Records from a data source
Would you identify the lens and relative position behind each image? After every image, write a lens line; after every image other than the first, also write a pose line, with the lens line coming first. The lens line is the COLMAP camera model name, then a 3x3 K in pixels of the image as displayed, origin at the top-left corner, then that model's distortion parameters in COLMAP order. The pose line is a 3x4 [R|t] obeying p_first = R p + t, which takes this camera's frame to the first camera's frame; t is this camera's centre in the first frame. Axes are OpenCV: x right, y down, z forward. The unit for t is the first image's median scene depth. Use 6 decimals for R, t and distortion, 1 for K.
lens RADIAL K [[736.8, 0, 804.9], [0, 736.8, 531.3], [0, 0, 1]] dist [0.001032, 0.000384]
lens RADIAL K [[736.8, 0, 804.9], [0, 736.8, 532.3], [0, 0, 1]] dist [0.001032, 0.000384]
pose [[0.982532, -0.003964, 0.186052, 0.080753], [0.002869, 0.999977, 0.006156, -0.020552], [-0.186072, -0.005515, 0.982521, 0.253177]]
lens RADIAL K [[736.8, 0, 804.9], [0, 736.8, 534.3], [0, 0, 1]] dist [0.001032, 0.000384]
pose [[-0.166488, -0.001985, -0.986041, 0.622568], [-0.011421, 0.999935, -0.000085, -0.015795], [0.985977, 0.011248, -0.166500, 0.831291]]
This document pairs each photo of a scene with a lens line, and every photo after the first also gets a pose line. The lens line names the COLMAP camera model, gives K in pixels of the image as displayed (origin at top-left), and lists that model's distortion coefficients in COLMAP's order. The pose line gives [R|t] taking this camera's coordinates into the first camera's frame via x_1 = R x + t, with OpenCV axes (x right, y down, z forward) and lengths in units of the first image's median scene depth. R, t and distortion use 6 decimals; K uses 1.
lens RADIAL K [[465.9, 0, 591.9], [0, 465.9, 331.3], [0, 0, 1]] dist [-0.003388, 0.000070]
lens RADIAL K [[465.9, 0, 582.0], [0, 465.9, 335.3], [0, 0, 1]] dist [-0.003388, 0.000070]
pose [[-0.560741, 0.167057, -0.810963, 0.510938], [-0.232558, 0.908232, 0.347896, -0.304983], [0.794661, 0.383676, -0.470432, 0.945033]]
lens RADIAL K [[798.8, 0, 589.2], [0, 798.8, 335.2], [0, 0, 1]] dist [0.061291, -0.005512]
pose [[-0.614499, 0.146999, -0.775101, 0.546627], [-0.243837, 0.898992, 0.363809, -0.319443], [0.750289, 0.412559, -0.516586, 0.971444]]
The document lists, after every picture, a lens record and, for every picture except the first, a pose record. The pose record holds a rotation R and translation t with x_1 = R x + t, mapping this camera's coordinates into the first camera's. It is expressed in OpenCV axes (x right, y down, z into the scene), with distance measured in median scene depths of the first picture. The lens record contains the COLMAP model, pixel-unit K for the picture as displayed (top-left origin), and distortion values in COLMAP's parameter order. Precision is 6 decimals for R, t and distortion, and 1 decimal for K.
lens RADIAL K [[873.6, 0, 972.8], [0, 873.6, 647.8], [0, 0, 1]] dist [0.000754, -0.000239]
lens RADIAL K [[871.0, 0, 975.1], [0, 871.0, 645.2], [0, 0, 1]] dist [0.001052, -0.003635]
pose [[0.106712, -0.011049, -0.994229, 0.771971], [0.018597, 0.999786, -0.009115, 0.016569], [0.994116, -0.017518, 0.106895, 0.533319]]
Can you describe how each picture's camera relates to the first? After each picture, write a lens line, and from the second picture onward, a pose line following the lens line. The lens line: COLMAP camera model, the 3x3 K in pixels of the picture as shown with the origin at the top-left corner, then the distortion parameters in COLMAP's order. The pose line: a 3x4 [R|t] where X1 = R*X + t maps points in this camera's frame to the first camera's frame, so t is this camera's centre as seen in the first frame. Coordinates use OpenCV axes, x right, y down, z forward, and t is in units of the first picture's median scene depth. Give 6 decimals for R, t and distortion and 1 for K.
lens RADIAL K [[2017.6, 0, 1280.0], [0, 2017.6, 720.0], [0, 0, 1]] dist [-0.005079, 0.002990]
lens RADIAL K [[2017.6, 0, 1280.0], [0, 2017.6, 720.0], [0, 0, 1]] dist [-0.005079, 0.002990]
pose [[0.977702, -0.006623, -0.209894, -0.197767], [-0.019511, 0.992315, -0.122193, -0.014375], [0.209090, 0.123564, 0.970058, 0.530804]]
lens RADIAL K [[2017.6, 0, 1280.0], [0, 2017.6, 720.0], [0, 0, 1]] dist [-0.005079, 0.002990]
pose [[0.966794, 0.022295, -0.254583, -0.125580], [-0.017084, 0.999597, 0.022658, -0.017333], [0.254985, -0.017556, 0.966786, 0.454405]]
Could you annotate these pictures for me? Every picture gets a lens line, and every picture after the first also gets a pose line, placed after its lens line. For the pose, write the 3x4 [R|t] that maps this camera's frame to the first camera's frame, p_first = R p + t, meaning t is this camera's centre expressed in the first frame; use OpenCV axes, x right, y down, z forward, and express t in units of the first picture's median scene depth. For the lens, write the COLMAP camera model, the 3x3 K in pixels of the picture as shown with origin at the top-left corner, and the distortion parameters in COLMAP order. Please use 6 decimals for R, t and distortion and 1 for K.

Exercise: Extract all of the data above and output it character for character.

Finished exercise:
Would you identify the lens and relative position behind each image? After every image, write a lens line; after every image other than the first, also write a pose line, with the lens line coming first. The lens line is the COLMAP camera model name, then a 3x3 K in pixels of the image as displayed, origin at the top-left corner, then that model's distortion parameters in COLMAP order. The pose line is a 3x4 [R|t] obeying p_first = R p + t, which takes this camera's frame to the first camera's frame; t is this camera's centre in the first frame. Axes are OpenCV: x right, y down, z forward. The unit for t is the first image's median scene depth. Use 6 decimals for R, t and distortion, 1 for K.
lens RADIAL K [[736.8, 0, 804.9], [0, 736.8, 531.3], [0, 0, 1]] dist [0.001032, 0.000384]
lens RADIAL K [[736.8, 0, 804.9], [0, 736.8, 532.3], [0, 0, 1]] dist [0.001032, 0.000384]
pose [[0.982532, -0.003964, 0.186052, 0.080753], [0.002869, 0.999977, 0.006156, -0.020552], [-0.186072, -0.005515, 0.982521, 0.253177]]
lens RADIAL K [[736.8, 0, 804.9], [0, 736.8, 534.3], [0, 0, 1]] dist [0.001032, 0.000384]
pose [[-0.166488, -0.001985, -0.986041, 0.622568], [-0.011421, 0.999935, -0.000085, -0.015795], [0.985977, 0.011248, -0.166500, 0.831291]]
This document pairs each photo of a scene with a lens line, and every photo after the first also gets a pose line. The lens line names the COLMAP camera model, gives K in pixels of the image as displayed (origin at top-left), and lists that model's distortion coefficients in COLMAP's order. The pose line gives [R|t] taking this camera's coordinates into the first camera's frame via x_1 = R x + t, with OpenCV axes (x right, y down, z forward) and lengths in units of the first image's median scene depth. R, t and distortion use 6 decimals; K uses 1.
lens RADIAL K [[465.9, 0, 591.9], [0, 465.9, 331.3], [0, 0, 1]] dist [-0.003388, 0.000070]
lens RADIAL K [[465.9, 0, 582.0], [0, 465.9, 335.3], [0, 0, 1]] dist [-0.003388, 0.000070]
pose [[-0.560741, 0.167057, -0.810963, 0.510938], [-0.232558, 0.908232, 0.347896, -0.304983], [0.794661, 0.383676, -0.470432, 0.945033]]
lens RADIAL K [[798.8, 0, 589.2], [0, 798.8, 335.2], [0, 0, 1]] dist [0.061291, -0.005512]
pose [[-0.614499, 0.146999, -0.775101, 0.546627], [-0.243837, 0.898992, 0.363809, -0.319443], [0.750289, 0.412559, -0.516586, 0.971444]]
The document lists, after every picture, a lens record and, for every picture except the first, a pose record. The pose record holds a rotation R and translation t with x_1 = R x + t, mapping this camera's coordinates into the first camera's. It is expressed in OpenCV axes (x right, y down, z into the scene), with distance measured in median scene depths of the first picture. The lens record contains the COLMAP model, pixel-unit K for the picture as displayed (top-left origin), and distortion values in COLMAP's parameter order. Precision is 6 decimals for R, t and distortion, and 1 decimal for K.
lens RADIAL K [[873.6, 0, 972.8], [0, 873.6, 647.8], [0, 0, 1]] dist [0.000754, -0.000239]
lens RADIAL K [[871.0, 0, 975.1], [0, 871.0, 645.2], [0, 0, 1]] dist [0.001052, -0.003635]
pose [[0.106712, -0.011049, -0.994229, 0.771971], [0.018597, 0.999786, -0.009115, 0.016569], [0.994116, -0.017518, 0.106895, 0.533319]]
Can you describe how each picture's camera relates to the first? After each picture, write a lens line, and from the second picture onward, a pose line following the lens line. The lens line: COLMAP camera model, the 3x3 K in pixels of the picture as shown with the origin at the top-left corner, then the distortion parameters in COLMAP's order. The pose line: a 3x4 [R|t] where X1 = R*X + t maps points in this camera's frame to the first camera's frame, so t is this camera's centre as seen in the first frame. Coordinates use OpenCV axes, x right, y down, z forward, and t is in units of the first picture's median scene depth. Give 6 decimals for R, t and distortion and 1 for K.
lens RADIAL K [[2017.6, 0, 1280.0], [0, 2017.6, 720.0], [0, 0, 1]] dist [-0.005079, 0.002990]
lens RADIAL K [[2017.6, 0, 1280.0], [0, 2017.6, 720.0], [0, 0, 1]] dist [-0.005079, 0.002990]
pose [[0.977702, -0.006623, -0.209894, -0.197767], [-0.019511, 0.992315, -0.122193, -0.014375], [0.209090, 0.123564, 0.970058, 0.530804]]
lens RADIAL K [[2017.6, 0, 1280.0], [0, 2017.6, 720.0], [0, 0, 1]] dist [-0.005079, 0.002990]
pose [[0.966794, 0.022295, -0.254583, -0.125580], [-0.017084, 0.999597, 0.022658, -0.017333], [0.254985, -0.017556, 0.966786, 0.454405]]
Could you annotate these pictures for me? Every picture gets a lens line, and every picture after the first also gets a pose line, placed after its lens line. For the pose, write the 3x4 [R|t] that maps this camera's frame to the first camera's frame, p_first = R p + t, meaning t is this camera's centre expressed in the first frame; use OpenCV axes, x right, y down, z forward, and express t in units of the first picture's median scene depth. For the lens, write the COLMAP camera model, the 3x3 K in pixels of the picture as shown with origin at the top-left corner, and the distortion parameters in COLMAP order. Please use 6 decimals for R, t and distortion and 1 for K.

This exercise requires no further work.